Homeowners Hoping for Rate Cuts as Remortgage Choices Shift While Others Less Optimistic

The latest data released on remortgage trends has revealed that homeowners might be hoping for rate cuts in the near future. Most remortgaging homeowners in May had chosen five-year fixed remortgage deals, but in June it shifted from 50% to 46% as more borrowers picked two-year fixed rate deals. While five-year fixed rate remortgages were still the most popular, 38% had chosen a two-year deal. Perhaps the small drop in homeowners choosing five-year deals is thought to be optimism that inflation is coming under control and in two years when their deal ends the offered deals will be attached to favorable interest rates.

The increase in June by the Bank of England’s Monetary Policy Committee (MPC) of 0.50% to the standard base interest rate has motivated more homeowners to remortgage rather than face the further rate hikes forecasted. It was the thirteenth consecutive MPC meeting that resulted in an increase in the base rate. It now stands at 5.0% and the forecast is for the August meeting next week to result in a possible additional rate hike of 0.50% taking the rate to 5.5%. 

The decline of inflation to 7.95% from the previous 8.68% shows that the MPC’s assertive stance in raising the rate in June by 0.50% versus the previous rate increase of 0.25% has helped. Yet, inflation remains above the target rate of 2.0%. This signals the work of the MPC is far from over and more increases are expected.

According to the LMS Remortgage Snapshot, the number of remortgages rose while the number of cancellations declined. Another sign that homeowners were taking the advice of experts and seeking a remortgage to save money.

While the interest rates offered less than two years ago were at historically low levels and were much cheaper than the rates offered currently, there are savings to be found.
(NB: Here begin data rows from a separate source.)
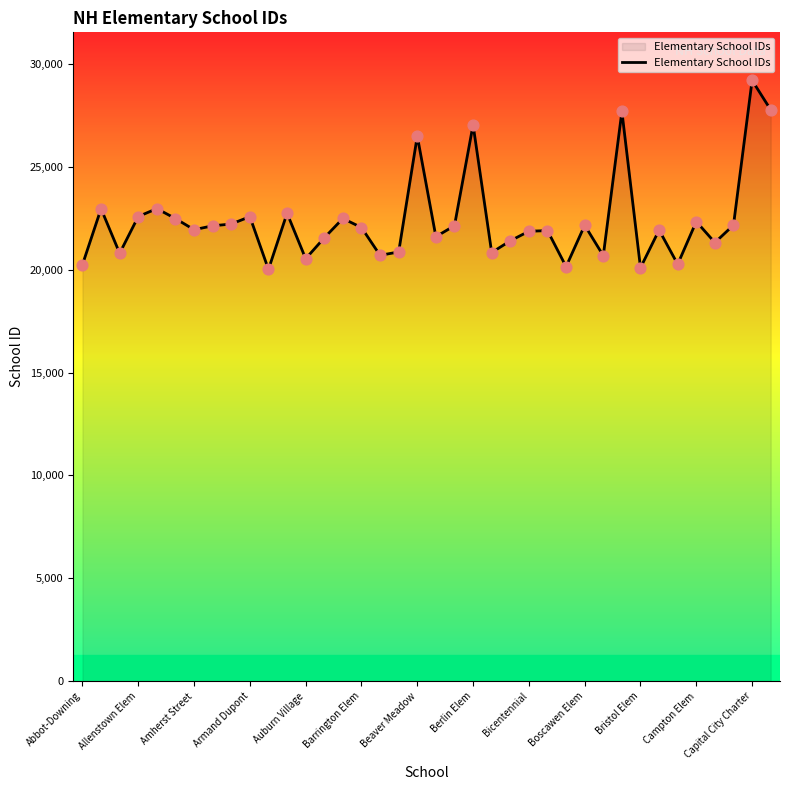

What is the change in value from 17 to 37?

+6905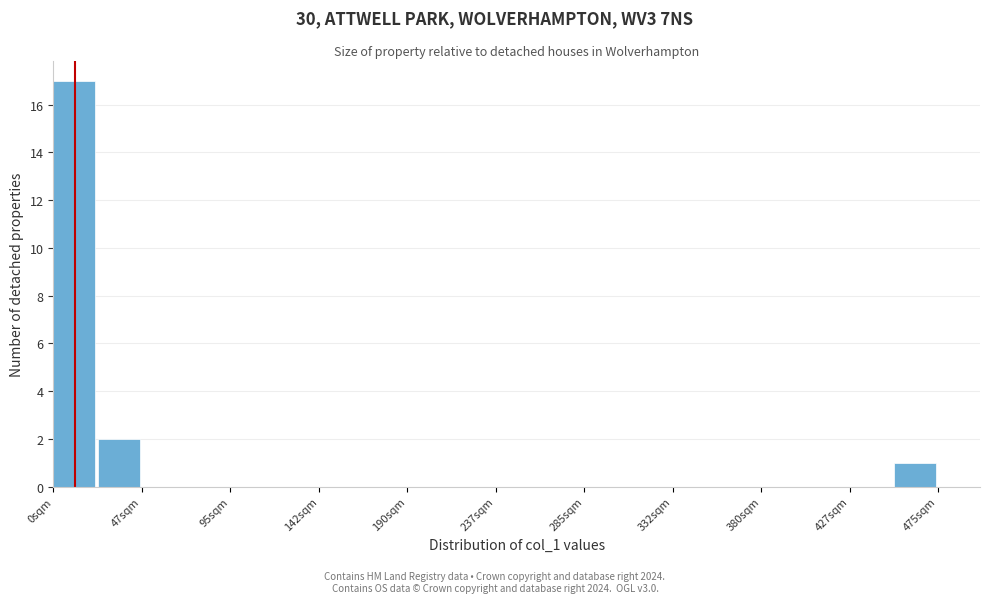

Over which range of the x-axis is the bar tallest?

0 to 25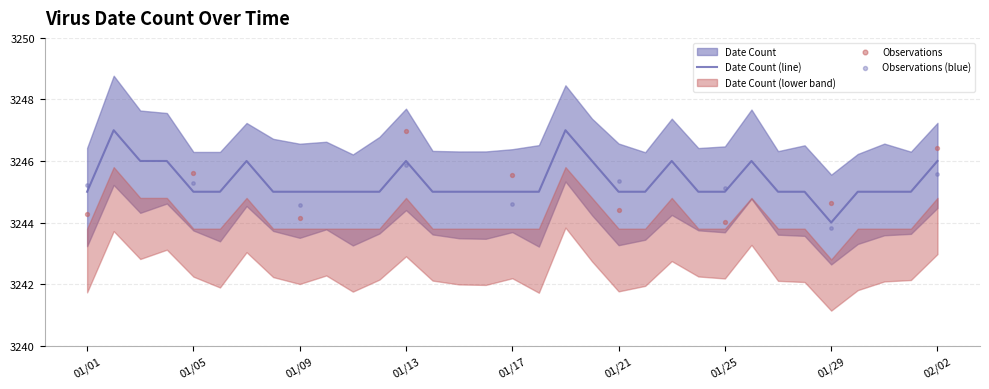

Which has a higher value, 01/06/2021 or 01/24/2021?

01/06/2021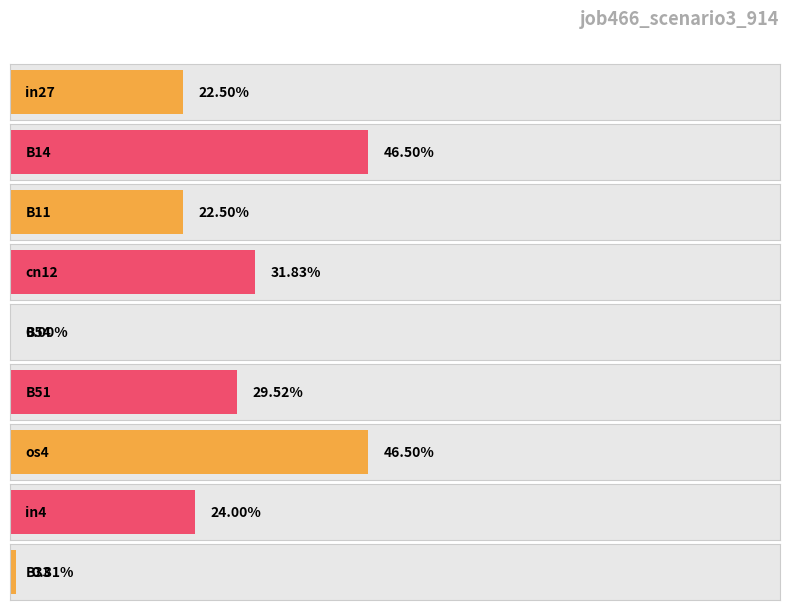

What is the sum of the values at cn12 and B14?

0.8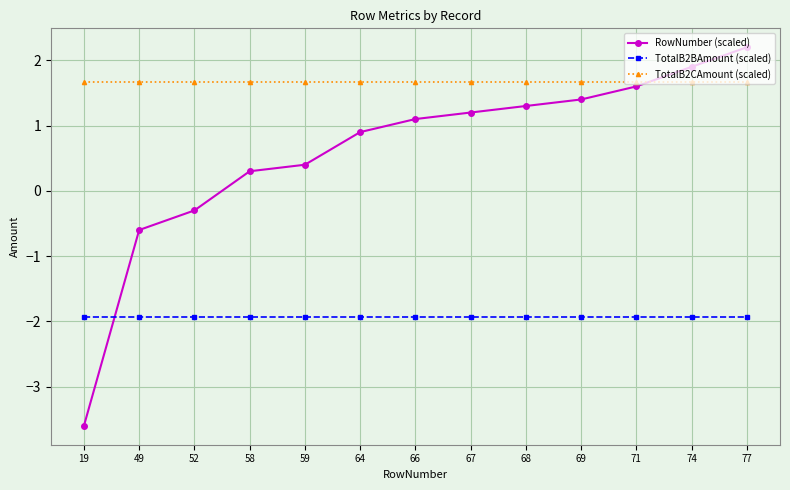

What is the value of the TotalB2CAmount (scaled) point at the 13th from the left?

1.7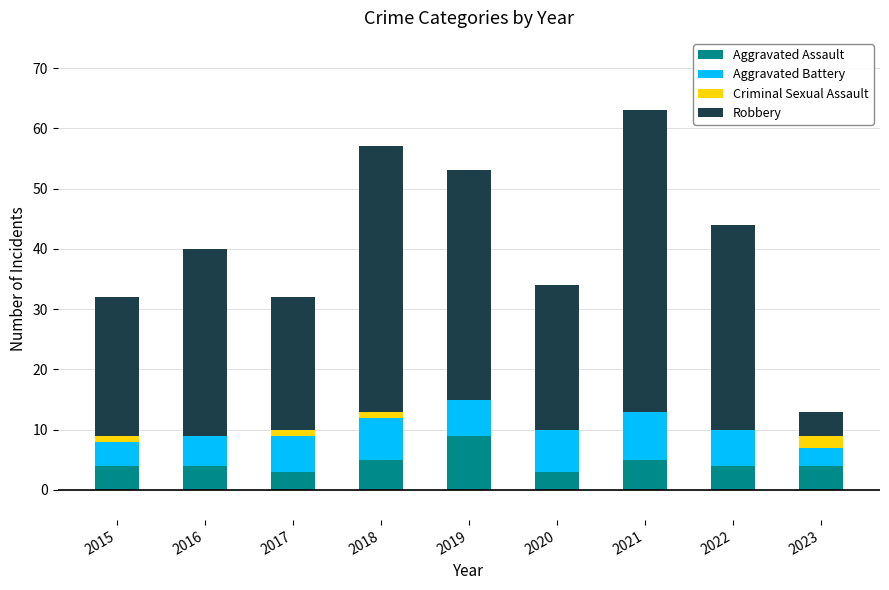

True or false: Aggravated Assault has a value of 3 at 2019.

False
When a homeowner has a choice of a remortgage, a fixed rate will lock in the interest rate and protect the homeowner from further rate hikes and save money. 

Another money saver is choosing a remortgage rather than a standard variable rate (SVR). At the end of a homeowner’s mortgage term, they have the option to remortgage, or their lender will move them to their SVR, but the lender’s SVR could be double or more the interest rate available with a remortgage. By choosing a remortgage over a SVR, the homeowner is likely to save money and perhaps a substantial amount of money since a SVR could rise with every MPC decision to raise the base rate. 
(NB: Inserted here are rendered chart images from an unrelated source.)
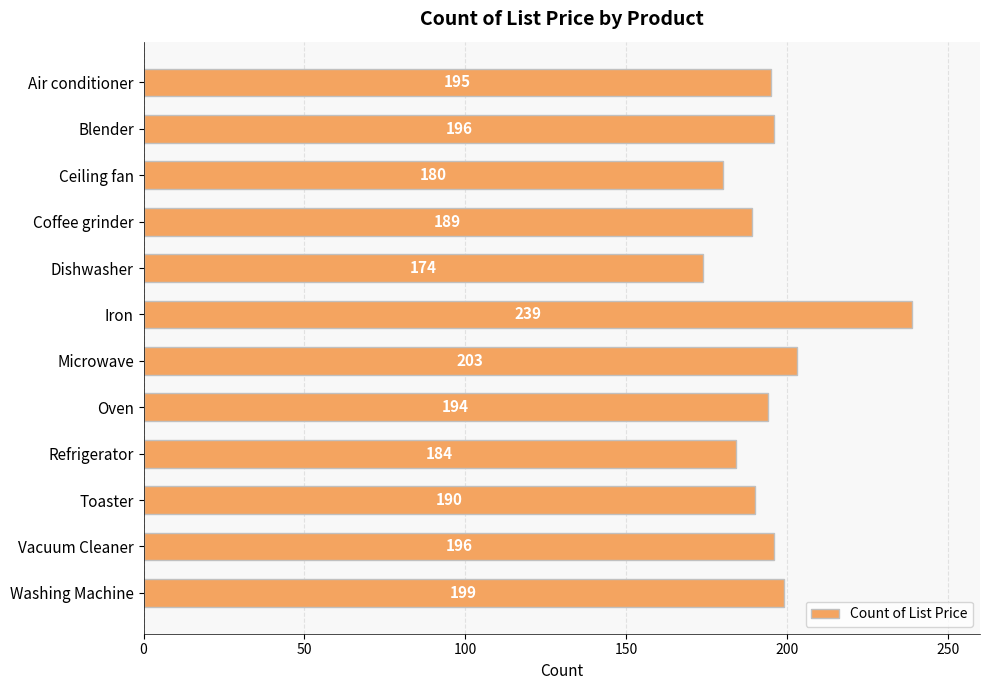

Which label corresponds to the largest value in the chart?

Iron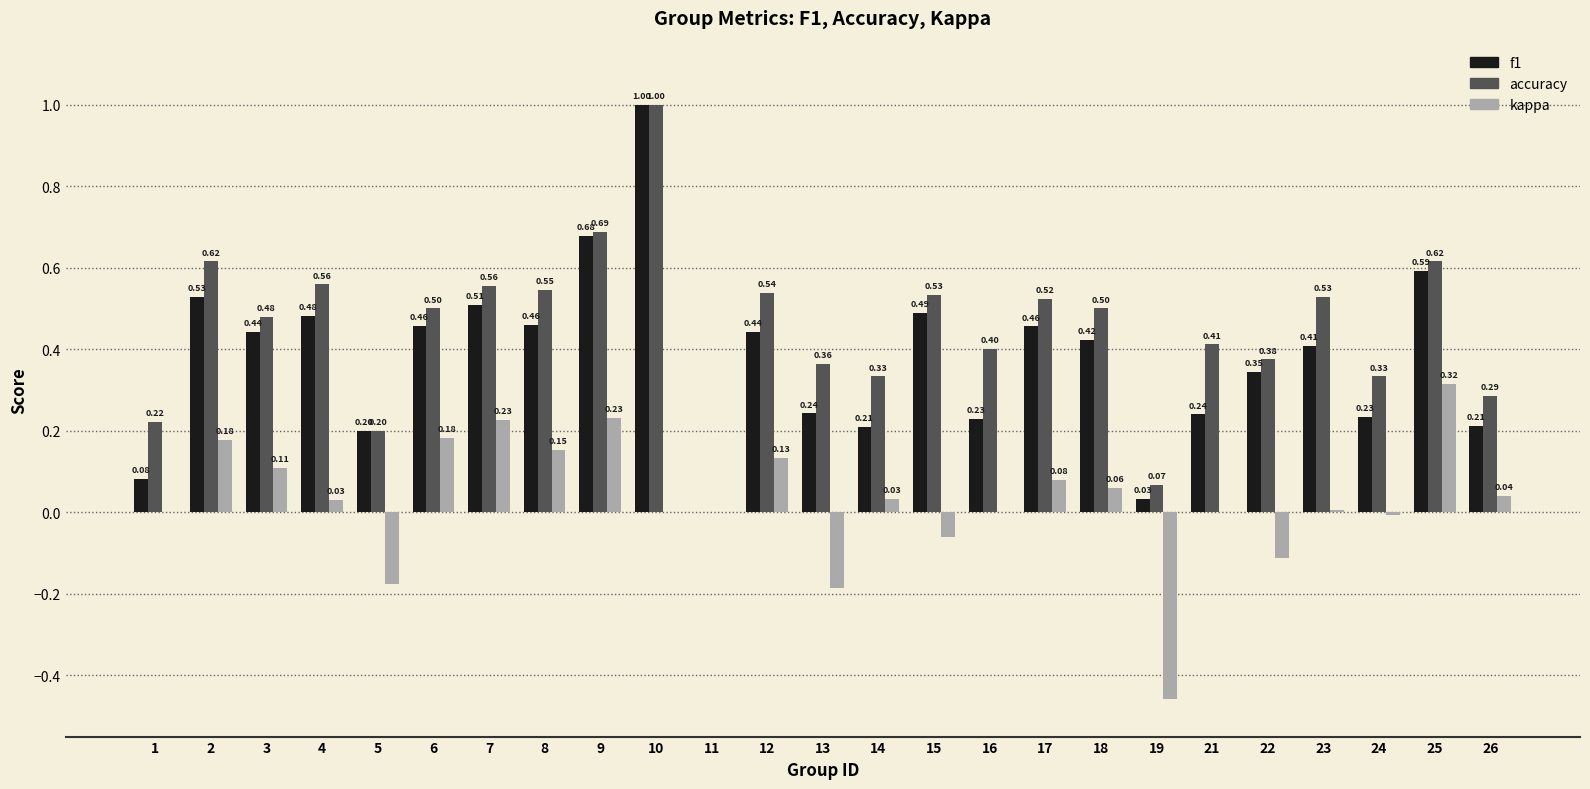

What is the spread (max minus min) of values at 17?

0.4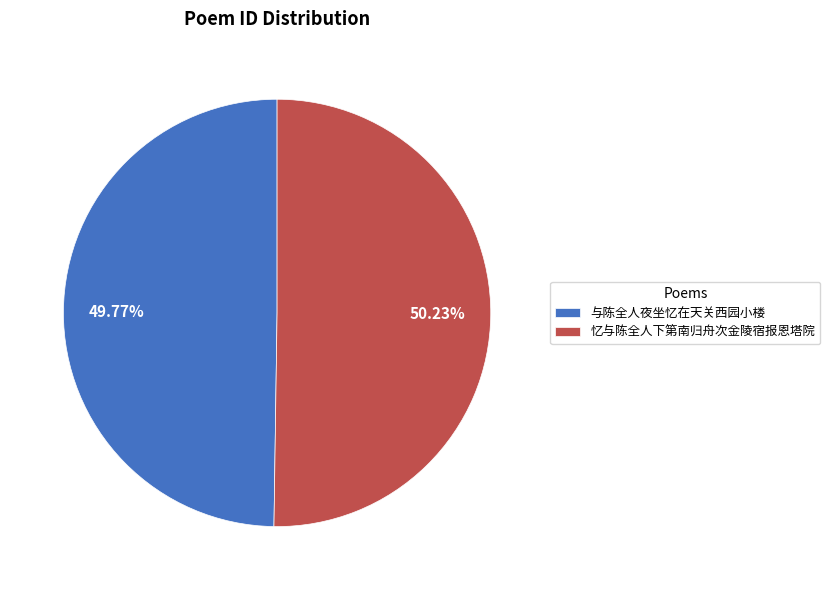

Is there a majority slice in this chart?

Yes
The opportunity to have repayment security is why, according to LMS, 69% of homeowners chose a fixed rate. The lack of confidence in the future of the economy is why another 21% chose a fixed rate. 

More than 85% believe interest rates will rise within the next twelve months. 

Almost a quarter (23%) of homeowners remortgaged while releasing built up equity into cash with an equity cash release remortgage. 

Nearly 69% of remortgaging homeowners saw their repayments increase by an average of £292.64, while the 24% with decreased repayments had an average decline of £358.97. In June, 48% of homeowners choosing to remortgage increased the size of their mortgage debt and the average amount borrowed with their remortgage was £19,403. While 38% saw no change, 21% reduced their mortgage debt and the average reduction after remortgaging was £14,690.

Nick Chadbourne, CEO of LMS, remarked, “Since it’s the end of the second quarter, June always sees a spike in remortgage completions. Instructions also rose because borrowers are now confident that rates won’t be falling in the foreseeable future, so they are looking to secure a product now before they potentially increase along with the expected base rate trajectory.  We will see this trend continue into H2 with over half a million borrowers nearing the end of their current mortgage term.”

Mr. Chadbourne added, “The challenge is affordability, even with stress tests a thing of the past, banks will be wrestling with this, especially as the Consumer Duty comes into effect. Rising rates create challenges for banks looking to onboard new customers, products continue to change rapidly, and many continue to opt for product transfers. 

“However, shopping around with the help of a broker is critical in such an environment so borrowers would be well advised to do so to get the best possible deal.”